I was a rural student looking at LAC many years ago – well, visiting the two colleges I was choosing between because I couldn’t afford to visit before or see any others. I had spent a year in Germany which really broadened my perspective, but I still knew from being on the Bryn Mawr campus that I didn’t want to attend an all-girls college – the strong feminist vibe felt overwhelming. My mom drove me on up to Vermont to Middlebury, and I chose it in part because we took a wrong turn and ended up on their summer writing campus in the mountains! The rural setting still spoke to me even though I wanted to get out of my rural state down south. College visits sure can make a difference!
My son is choosing between two colleges he has never visited, University of Maine and Boston University – not his top choices going in, but by far the most affordable, without loans. Though I wouldn’t want to live in a city now, I can see so many opportunities for him to grow by living in Boston.

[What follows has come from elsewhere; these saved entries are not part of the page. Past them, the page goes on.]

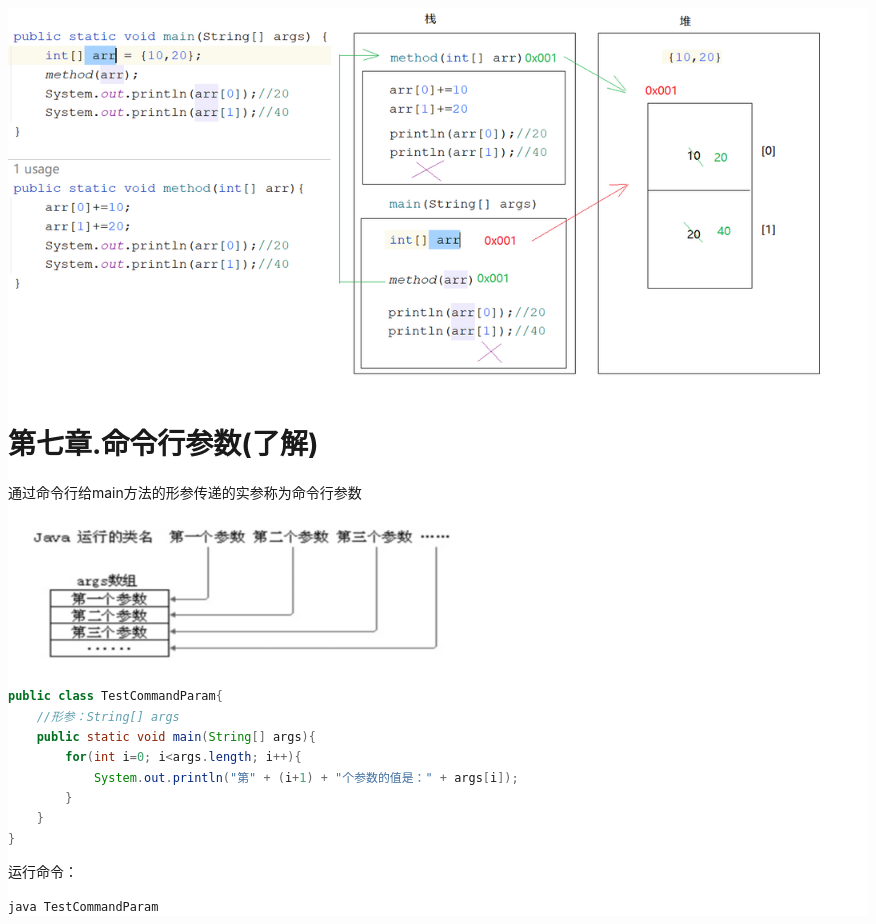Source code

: <img src="img/1700224089194.png" alt="1700224089194" style="zoom:80%;" />

# 第七章.命令行参数(了解)

通过命令行给main方法的形参传递的实参称为命令行参数

<img src="img/1700124698452.png" alt="1700124698452" style="zoom:80%;" />

```java
public class TestCommandParam{
	//形参：String[] args
	public static void main(String[] args){
		for(int i=0; i<args.length; i++){
			System.out.println("第" + (i+1) + "个参数的值是：" + args[i]);
		}
	}
}
```

运行命令：

```command
java TestCommandParam
```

Best wishes to you and your daughter.

Edit: This is directed to OP.

Does your daughter want to stick around campus during weekends or venture out? My guess is that Columbia’s campus clears out on weekends. Will your daughter have enough spending money to be able to join friends at restaurants and other off-campus entertainment? I imagine it could get very pricey. I know these economic differences for students can make some feel left out, or lonely on campus if they can’t afford to go out.